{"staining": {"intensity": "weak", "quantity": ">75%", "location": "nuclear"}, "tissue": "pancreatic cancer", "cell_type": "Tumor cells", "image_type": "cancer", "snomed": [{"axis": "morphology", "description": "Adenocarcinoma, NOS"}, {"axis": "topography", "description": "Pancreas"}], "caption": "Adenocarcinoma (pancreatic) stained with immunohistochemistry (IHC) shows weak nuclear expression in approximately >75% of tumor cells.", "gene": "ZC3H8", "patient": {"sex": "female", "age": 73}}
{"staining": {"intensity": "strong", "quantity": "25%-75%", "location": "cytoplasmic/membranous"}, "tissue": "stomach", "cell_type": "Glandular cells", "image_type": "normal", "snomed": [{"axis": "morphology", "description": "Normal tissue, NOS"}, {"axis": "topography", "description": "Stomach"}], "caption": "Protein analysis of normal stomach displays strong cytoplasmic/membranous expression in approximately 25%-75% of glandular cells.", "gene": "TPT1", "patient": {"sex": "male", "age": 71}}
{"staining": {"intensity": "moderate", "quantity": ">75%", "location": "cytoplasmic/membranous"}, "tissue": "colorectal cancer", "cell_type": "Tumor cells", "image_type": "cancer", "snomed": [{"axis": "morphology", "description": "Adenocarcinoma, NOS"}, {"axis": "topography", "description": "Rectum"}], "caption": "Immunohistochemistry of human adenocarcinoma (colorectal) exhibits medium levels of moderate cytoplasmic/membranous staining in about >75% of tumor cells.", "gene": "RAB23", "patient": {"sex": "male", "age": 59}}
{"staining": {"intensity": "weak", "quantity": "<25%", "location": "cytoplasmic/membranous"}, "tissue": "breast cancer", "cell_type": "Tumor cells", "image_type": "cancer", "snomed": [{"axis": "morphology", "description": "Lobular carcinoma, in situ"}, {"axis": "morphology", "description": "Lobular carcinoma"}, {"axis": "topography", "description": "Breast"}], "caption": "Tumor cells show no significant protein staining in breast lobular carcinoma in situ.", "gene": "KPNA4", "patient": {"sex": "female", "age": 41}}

---+---

-- TASK DETAILS --
Taking the material above, say how many lines have "weak" in them, and give no other output.

-- ANSWER AREA --
2